*Prompt*
Go over the data below and say how many lines hold the word "round". Only the number is needed.

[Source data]

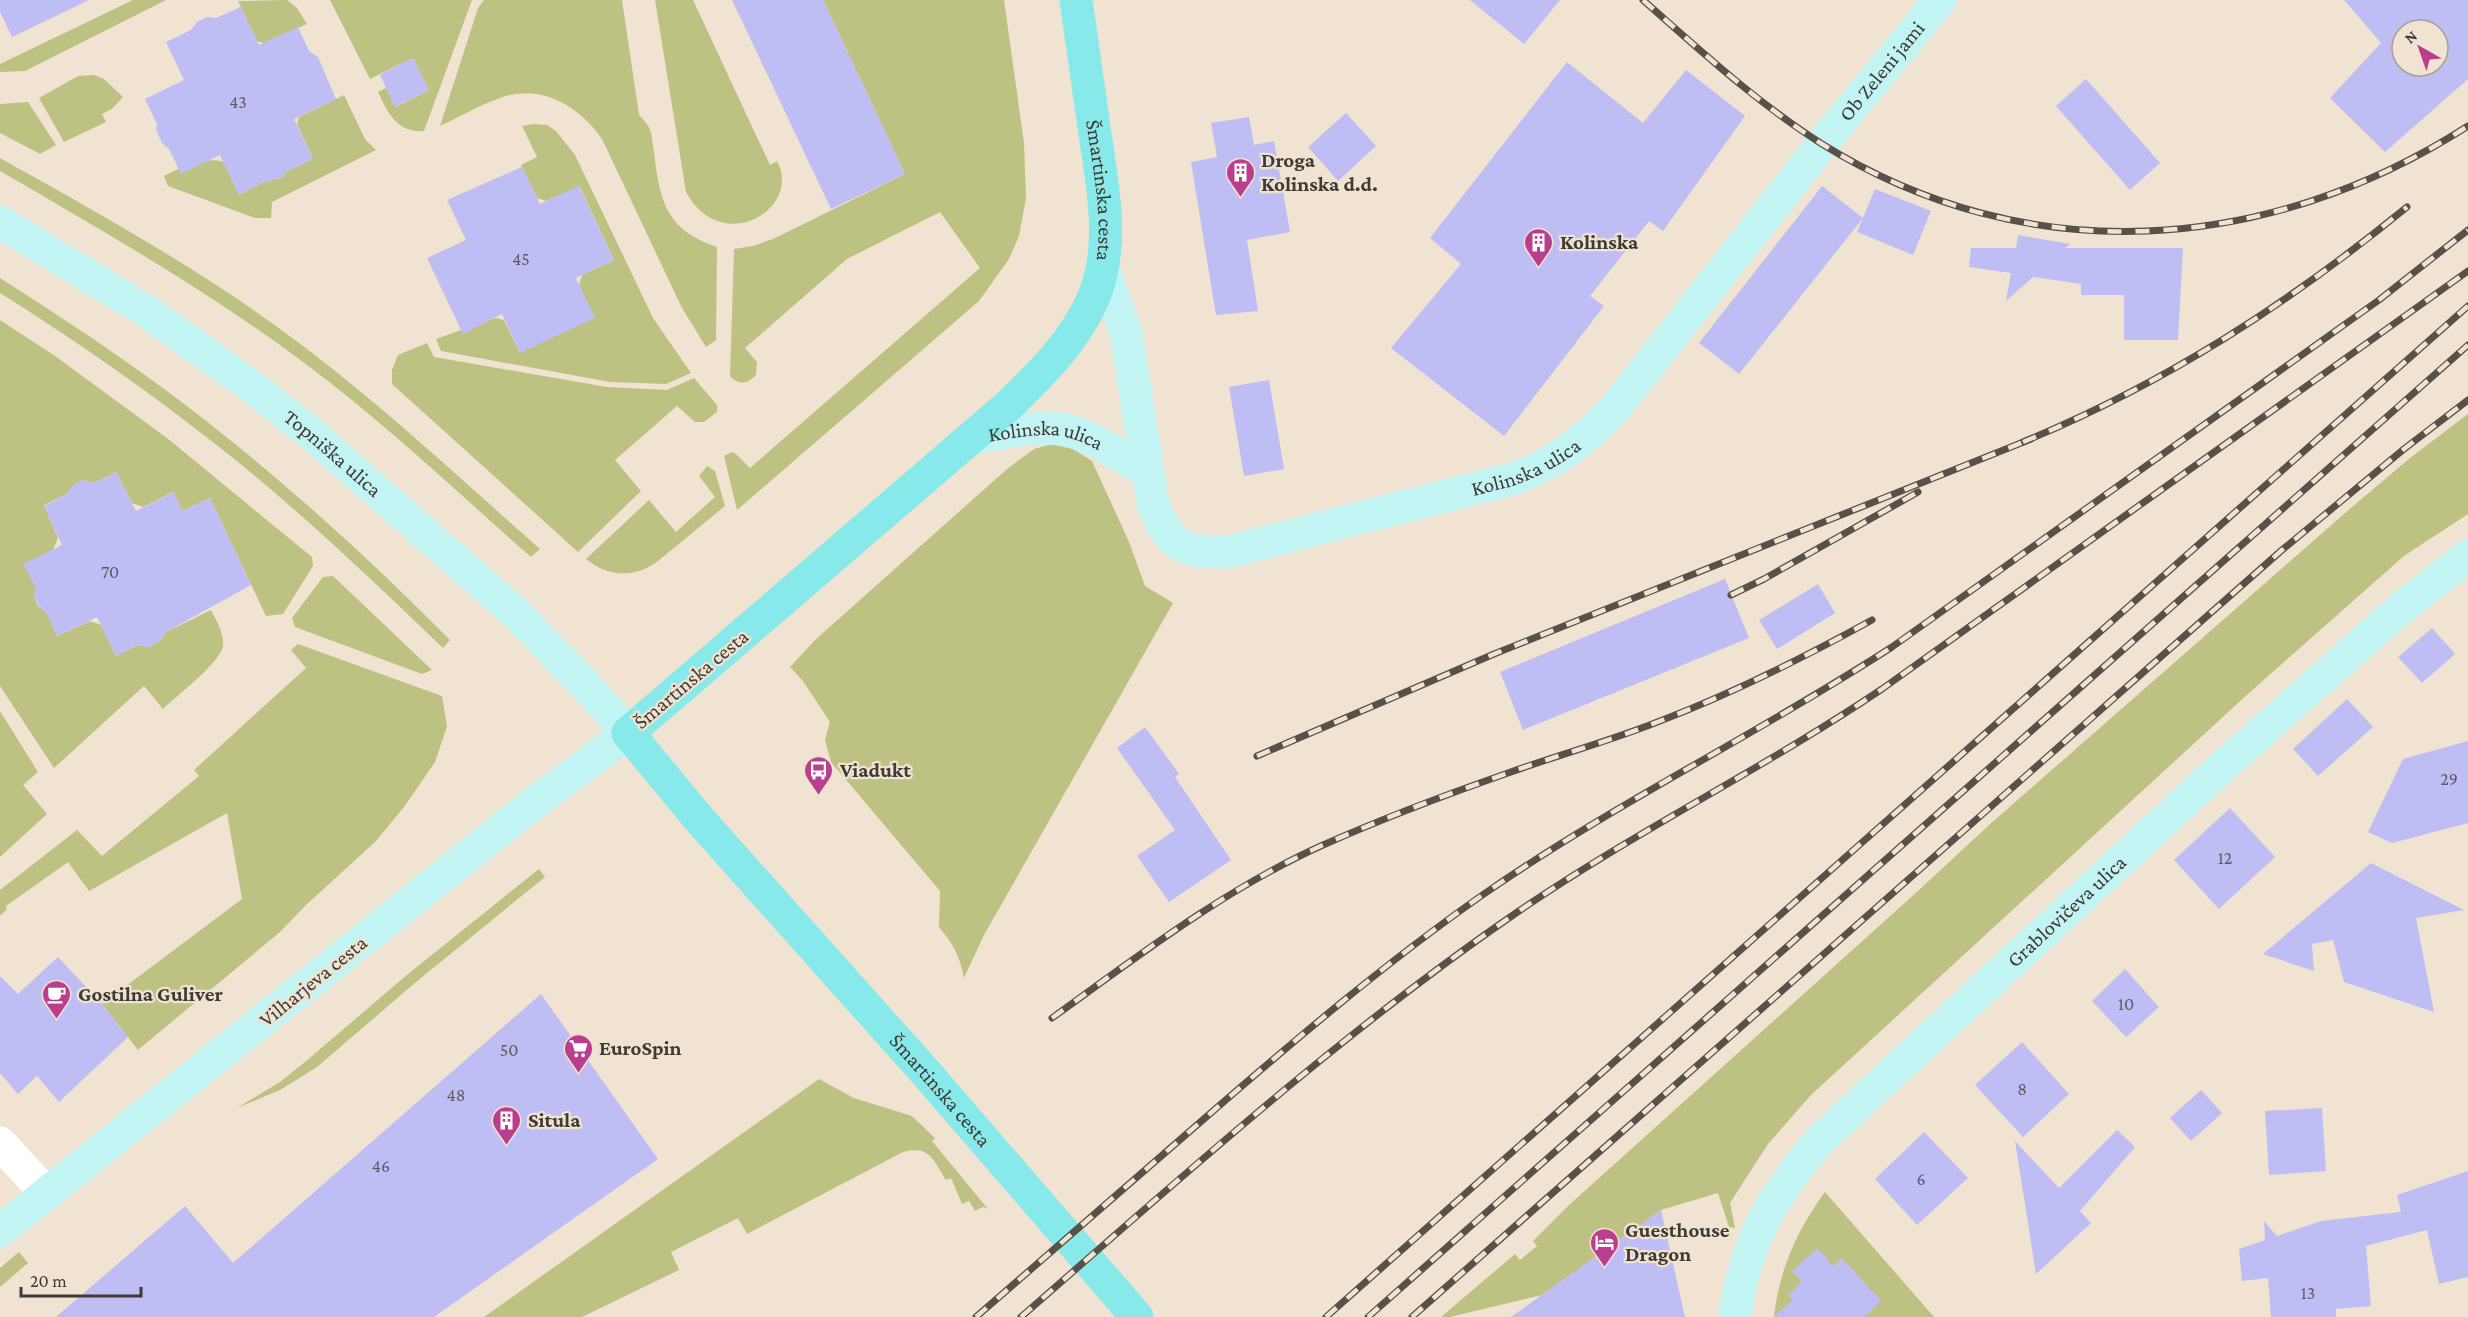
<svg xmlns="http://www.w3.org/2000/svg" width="2468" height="1317" viewBox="0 0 2468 1317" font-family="'Crimson Pro',serif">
  <rect width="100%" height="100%" fill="#f0e3d1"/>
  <g fill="#bdc283">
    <polygon points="133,0 166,0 25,71 0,72 0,64"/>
    <polygon points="287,0 297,8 307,24 264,43 257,41 238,1"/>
    <path d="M330,0h142l-48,131c-27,2 -36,-18 -46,-39l8,-4 10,19 33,-17 -16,-32 -43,21z"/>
    <path d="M484,0h138l17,115c14,14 12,18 15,37 6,49 11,77 63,95l-1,93 -10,7 -24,-39 -80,-169c-22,-32 -59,-55 -99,-42 -21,7 -42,19 -63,29l38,-118z"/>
    <path d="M655,0h38l77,165 7,-4c26,47 -55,97 -91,31z"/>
    <path d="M823,0h181l20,143 2,55 -7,38 -10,23 -30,42 -242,209 -13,-54 8,-4 3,1 15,15 230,-200 -40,-56 -93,47 -102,89 12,14 -1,13c-9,9 -17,11 -26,1l4,-127 19,-3 20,-7 132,-65z"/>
    <polygon points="94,75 104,79 123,97 112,109 102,114 106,122 64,142 39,98 78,76"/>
    <path d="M344,95l21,44 11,11 -104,52 -1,16h-16l-87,-32 -4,-10c17,-9 40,-20 60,-14l15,33 24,-13 18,-4 6,-7 26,-12 -16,-35 2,-7z"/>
    <polygon points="28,102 56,145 40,154 0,133 0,104"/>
    <polygon points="534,124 547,125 556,131 575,155 653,318 691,373 666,384 610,382 441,351 436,339 495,318 504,320 520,353 544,341 579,285 582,275 614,260 580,187 546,201 537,198 521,165 537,157 522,126"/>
    <path d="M0,158c93,52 189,105 276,168 93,67 177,146 264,223l-9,8c-74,-65 -145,-133 -224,-192 -97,-73 -202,-133 -307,-194z"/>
    <path d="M0,278c80,51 161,105 235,166 75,61 147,127 215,196l-7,8c-71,-68 -143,-137 -220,-198 -71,-56 -146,-109 -223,-157z"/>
    <path d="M0,320l55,36 112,82 145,119 1,9 -30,48 -17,2 -56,-118 -28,13 -9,-19 -30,15 -11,-4 -16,-31 -22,11 -12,-3 -10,6 -5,8 -23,11 14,33 -24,57 4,11 9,7 10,23 33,-15 11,4 15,31 22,-11 10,2 12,-6 6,-9 45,-22c5,10 13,23 12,35 -1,17 -47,51 -60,64l-19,-23 -90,82 -54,-82z"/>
    <polygon points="427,343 434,357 607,387 667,390 694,378 717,405 717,412 704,422 695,422 677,406 615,460 641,491 578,552 392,384 392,370 398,355"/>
    <polygon points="2468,414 2468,514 2404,556 2249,693 1811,1095 1768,1144 1730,1203 1735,1228 1729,1227 1718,1193 1661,1210 1542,1295 1450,1317 1441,1317 1515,1254 1520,1260 1537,1246 1533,1241 1569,1205 1919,890 1989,825 2352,507 2410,458"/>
    <path d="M1052,444l21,5 19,12 37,81 16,44 28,17 -189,332 -20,43c-4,-22 -11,-34 -25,-51l1,-36 -109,-129 -6,-22 5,-18 -27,-41 -13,-14 25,-27 192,-171 27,-20z"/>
    <path d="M707,466l8,5 10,35 -67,55c-24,18 -50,16 -72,-2l63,-59 27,32 39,-35 -16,-21z"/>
    <polygon points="333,576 432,670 422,674 295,627 292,618 323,577"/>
    <polygon points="298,644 442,696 447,726 435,762 404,807 376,841 306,905 280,932 138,1050 102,1004 242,899 227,813 89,891 68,862 6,906 7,909 0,916 0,890 77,830 102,856 199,776 194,770 306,668 291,650"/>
    <polygon points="0,711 38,772 23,785 47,814 0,857"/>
    <polygon points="539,869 545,877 416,982 317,1067 280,1090 237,1108 280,1082 305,1062 408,974"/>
    <path d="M819,1079l35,19 58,18 23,22 -3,3 56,68 -5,-2 -8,4 -6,-10 -7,3 -11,-26 -5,2c-13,-20 -16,-35 -43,-28l-156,82 -9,-16 -67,34 8,18 -97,47h-98z"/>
    <path d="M1825,1192l109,125h-160c5,-47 23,-87 51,-125z"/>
    <polygon points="19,1252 28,1263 0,1287 0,1268"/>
  </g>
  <g fill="#bebef4" fill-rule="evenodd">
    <polygon points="0,0 89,0 12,37 0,12"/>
    <polygon points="732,0 823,0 905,174 831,209"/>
    <polygon points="1470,0 1560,0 1524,44"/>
    <path d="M2344,0h124v79l-83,73 -55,-54 51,-55zM2402,30h36v36h-36z"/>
    <polygon points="241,7 259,45 298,27 309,51 318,57 336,99 294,119 313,159 287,171 281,178 263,182 239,195 220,155 181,174 169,149 162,143 156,130 157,124 145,99 184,80 166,42 191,30 197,22 207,17 216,18"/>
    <polygon points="413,58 429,90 395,107 380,75"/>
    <polygon points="1567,62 1643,123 1686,70 1745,116 1663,231 1649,221 1590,296 1604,306 1504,436 1391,348 1461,264 1430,238"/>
    <polygon points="2086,79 2160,163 2130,190 2056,106"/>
    <polygon points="1346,113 1376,146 1338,181 1308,147"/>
    <polygon points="1249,117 1254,145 1274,141 1290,232 1247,240 1258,311 1216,315 1191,162 1217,157 1211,123"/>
    <polygon points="522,167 540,204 579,186 614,260 576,278 595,318 520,353 502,314 463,334 427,258 466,240 447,200"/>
    <polygon points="1822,186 1863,218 1739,374 1699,343"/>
    <polygon points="1875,189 1931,211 1913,255 1857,232"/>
    <polygon points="2018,235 2070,244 2065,248 2183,248 2178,340 2124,340 2124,295 2081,295 2081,284 2033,277 2006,301 2011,273 1969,267 1971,248 2016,248"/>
    <polygon points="1269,380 1284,469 1244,476 1229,387"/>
    <polygon points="116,472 136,511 174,492 182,511 210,498 251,585 166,632 160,641 148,647 138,645 116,656 97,617 57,636 47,613 39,606 34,595 36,589 23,564 62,545 44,506 67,494 72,486 82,480 94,483"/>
    <polygon points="1725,579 1749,638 1523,730 1500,672"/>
    <polygon points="1818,584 1835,613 1777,649 1759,620"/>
    <polygon points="2432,628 2455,654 2422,683 2398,657"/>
    <polygon points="2347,699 2373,727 2318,776 2293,749"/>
    <polygon points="1145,727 1179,774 1175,777 1231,860 1169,902 1137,856 1175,830 1117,748"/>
    <polygon points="2468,741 2468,823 2392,843 2368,832 2403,759"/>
    <polygon points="2230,808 2275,857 2219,909 2174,860"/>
    <polygon points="2371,863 2464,910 2416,918 2434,1012 2344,982 2333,940 2312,944 2314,971 2263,954"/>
    <polygon points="58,957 102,1004 128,1037 59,1102 37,1076 18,1094 0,1073 0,976 18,994"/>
    <polygon points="2125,969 2159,1007 2126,1037 2092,1001"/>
    <polygon points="541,994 658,1159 434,1317 56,1317 185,1206 233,1263"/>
    <polygon points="2022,1042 2069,1094 2023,1137 1975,1085"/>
    <polygon points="2201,1090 2222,1113 2191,1141 2170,1118"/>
    <polygon points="2322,1108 2326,1171 2269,1175 2265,1111"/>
    <polygon points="2117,1130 2135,1147 2080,1211 2091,1223 2036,1274 2015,1141 2059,1188"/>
    <polygon points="1924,1132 1968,1178 1917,1225 1875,1179"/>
    <polygon points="2468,1171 2468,1277 2439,1284 2427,1230 2366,1246 2371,1306 2336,1309 2336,1317 2271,1317 2268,1278 2242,1281 2239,1249 2265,1240 2264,1221 2277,1236 2321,1221 2401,1212 2397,1195"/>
    <polygon points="1661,1210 1685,1317 1511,1317 1620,1239"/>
    <polygon points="1818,1248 1833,1266 1842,1258 1881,1301 1864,1317 1773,1317 1793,1300 1788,1295 1802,1282 1792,1271"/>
  </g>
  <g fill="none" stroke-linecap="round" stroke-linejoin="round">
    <polyline stroke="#fff" stroke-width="33" points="0,1143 46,1193"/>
    <g stroke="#c3f4f4" stroke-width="33">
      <path id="s1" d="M0,222l146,89 108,77 60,48 203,178 72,75 39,44 -103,77 -525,421"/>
      <path id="s2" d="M1103,268l23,65 27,171c17,44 30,48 74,48l281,-72c44,-14 77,-39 108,-73l206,-263 118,-144"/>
      <path id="s3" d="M972,437c30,-3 65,-13 94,-7 29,6 55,27 80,41"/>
      <path id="s4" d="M1735,1317c9,-74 38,-122 86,-178l400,-371 179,-159 68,-53"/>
    </g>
    <path stroke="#87e9ea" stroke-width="33" id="s5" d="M1076,0c6,42 12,85 18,127 8,56 22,118 -1,172 -19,43 -52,75 -85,107l-380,327 71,86 227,254 211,244"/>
    <defs>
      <g id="rail">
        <path d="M1643,0c57,50 114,103 179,144 206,128 446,110 646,-18"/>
        <path d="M2023,442c143,-59 265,-138 384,-235"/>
        <polyline points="1731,595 1764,579 1918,492"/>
        <polyline points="1257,756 1494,654 2031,439"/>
        <path d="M1052,1018c86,-62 173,-129 271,-173 61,-27 122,-50 185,-72 50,-18 102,-32 152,-52 73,-28 143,-63 212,-101"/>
        <path d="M976,1317c76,-66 153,-133 229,-199 90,-78 179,-154 276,-222 132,-92 277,-162 411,-249l487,-347 89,-70"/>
        <path d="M1021,1317c161,-140 319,-283 495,-404 118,-81 247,-144 366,-224l586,-418"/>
        <polyline points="1326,1317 2468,306"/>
        <polyline points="1368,1317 2468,345"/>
        <polyline points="1412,1317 2282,550 2404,449 2468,400"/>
      </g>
    </defs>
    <use href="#rail" stroke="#575149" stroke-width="7"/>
    <use href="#rail" stroke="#f0e3d1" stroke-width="4.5" stroke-dasharray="14" stroke-linecap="butt"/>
  </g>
  <defs>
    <symbol id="building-pin" viewBox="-11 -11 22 30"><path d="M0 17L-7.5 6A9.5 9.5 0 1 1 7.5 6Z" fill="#ba3e8e" stroke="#f0e3d1"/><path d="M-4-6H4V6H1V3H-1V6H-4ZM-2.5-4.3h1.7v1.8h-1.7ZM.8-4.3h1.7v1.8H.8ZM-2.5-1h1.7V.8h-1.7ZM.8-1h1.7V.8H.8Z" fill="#fff"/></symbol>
    <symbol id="bus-pin" viewBox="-11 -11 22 30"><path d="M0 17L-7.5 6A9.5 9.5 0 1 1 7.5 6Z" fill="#ba3e8e" stroke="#f0e3d1"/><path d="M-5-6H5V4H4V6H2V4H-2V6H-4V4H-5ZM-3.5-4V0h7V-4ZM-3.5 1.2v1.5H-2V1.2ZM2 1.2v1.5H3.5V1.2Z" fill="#fff"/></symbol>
    <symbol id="cafe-pin" viewBox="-11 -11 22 30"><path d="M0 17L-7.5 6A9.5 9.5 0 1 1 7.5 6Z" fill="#ba3e8e" stroke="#f0e3d1"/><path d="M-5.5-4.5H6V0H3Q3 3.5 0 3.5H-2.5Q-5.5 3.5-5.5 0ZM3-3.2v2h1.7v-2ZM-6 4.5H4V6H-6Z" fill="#fff"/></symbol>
    <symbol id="supermarket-pin" viewBox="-11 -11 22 30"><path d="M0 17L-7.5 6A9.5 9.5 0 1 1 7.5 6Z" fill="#ba3e8e" stroke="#f0e3d1"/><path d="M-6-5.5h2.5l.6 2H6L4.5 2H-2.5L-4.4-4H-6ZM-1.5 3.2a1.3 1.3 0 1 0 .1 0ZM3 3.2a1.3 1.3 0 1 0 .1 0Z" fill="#fff"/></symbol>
    <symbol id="hotel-pin" viewBox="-11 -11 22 30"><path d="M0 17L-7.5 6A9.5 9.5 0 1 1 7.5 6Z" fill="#ba3e8e" stroke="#f0e3d1"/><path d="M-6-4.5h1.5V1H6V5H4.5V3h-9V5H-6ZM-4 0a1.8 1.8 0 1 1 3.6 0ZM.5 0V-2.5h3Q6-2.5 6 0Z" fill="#fff"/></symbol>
  </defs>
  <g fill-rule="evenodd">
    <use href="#building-pin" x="1224" y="156" width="33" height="45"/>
    <use href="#building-pin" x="1522" y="226" width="33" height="45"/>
    <use href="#bus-pin" x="802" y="754" width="33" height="45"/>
    <use href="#cafe-pin" x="40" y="978" width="33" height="45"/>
    <use href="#supermarket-pin" x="562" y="1032" width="33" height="45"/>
    <use href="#building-pin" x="490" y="1104" width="33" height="45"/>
    <use href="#hotel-pin" x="1588" y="1226" width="33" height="45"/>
  </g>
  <g text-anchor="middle" stroke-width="4.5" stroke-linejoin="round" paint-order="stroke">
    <g font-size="18" fill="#5f5b63">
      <text x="238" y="108">43</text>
      <text x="521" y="265">45</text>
      <text x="110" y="578">70</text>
      <text x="2449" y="785">29</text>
      <text x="2225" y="864">12</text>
      <text x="2126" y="1010">10</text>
      <text x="509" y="1056">50</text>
      <text x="2022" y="1095">8</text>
      <text x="456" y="1101">48</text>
      <text x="381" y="1172">46</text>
      <text x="1921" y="1185">6</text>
      <text x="2308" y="1299">13</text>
    </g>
    <g font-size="21" fill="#3f3a33" stroke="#f0e3d1">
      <text dy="7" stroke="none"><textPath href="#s2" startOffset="1190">Ob Zeleni jami</textPath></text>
      <text dy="7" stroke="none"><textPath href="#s5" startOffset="192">Šmartinska cesta</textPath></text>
      <text dy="7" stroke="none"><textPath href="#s3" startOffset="75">Kolinska ulica</textPath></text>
      <text dy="7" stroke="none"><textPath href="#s1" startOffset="406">Topniška ulica</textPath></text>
      <text dy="7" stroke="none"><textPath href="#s2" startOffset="651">Kolinska ulica</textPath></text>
      <text transform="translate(691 679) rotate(-40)" y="7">Šmartinska cesta</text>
      <text dy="7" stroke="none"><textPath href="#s4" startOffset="536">Grablovičeva ulica</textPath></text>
      <text transform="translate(313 981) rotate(-39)" y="7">Vilharjeva cesta</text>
      <text dy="7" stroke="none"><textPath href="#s5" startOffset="1416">Šmartinska cesta</textPath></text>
    </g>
    <g font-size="21" font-weight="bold" fill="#3f3a33" stroke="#f0e3d1" text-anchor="start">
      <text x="1261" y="167">Droga<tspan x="1261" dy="24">Kolinska d.d.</tspan></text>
      <text x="1560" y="249">Kolinska</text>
      <text x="840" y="777">Viadukt</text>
      <text x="78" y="1001">Gostilna Guliver</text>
      <text x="599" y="1055">EuroSpin</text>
      <text x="528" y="1127">Situla</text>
      <text x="1625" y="1237">Guesthouse<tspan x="1625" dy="24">Dragon</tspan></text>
    </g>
  </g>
  <g transform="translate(2420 48) rotate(320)"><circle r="28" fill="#f0e3d1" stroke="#a99f92" stroke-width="1.5"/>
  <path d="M0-4.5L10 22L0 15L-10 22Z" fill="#ba3e8e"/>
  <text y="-9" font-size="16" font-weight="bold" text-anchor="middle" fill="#3f3a33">N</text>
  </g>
  <path d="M21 1287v9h120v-9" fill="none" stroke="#3f3a33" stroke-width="3"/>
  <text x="30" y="1287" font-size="18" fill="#3f3a33" stroke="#f0e3d1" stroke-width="4.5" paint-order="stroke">20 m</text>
</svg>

*Task result*
2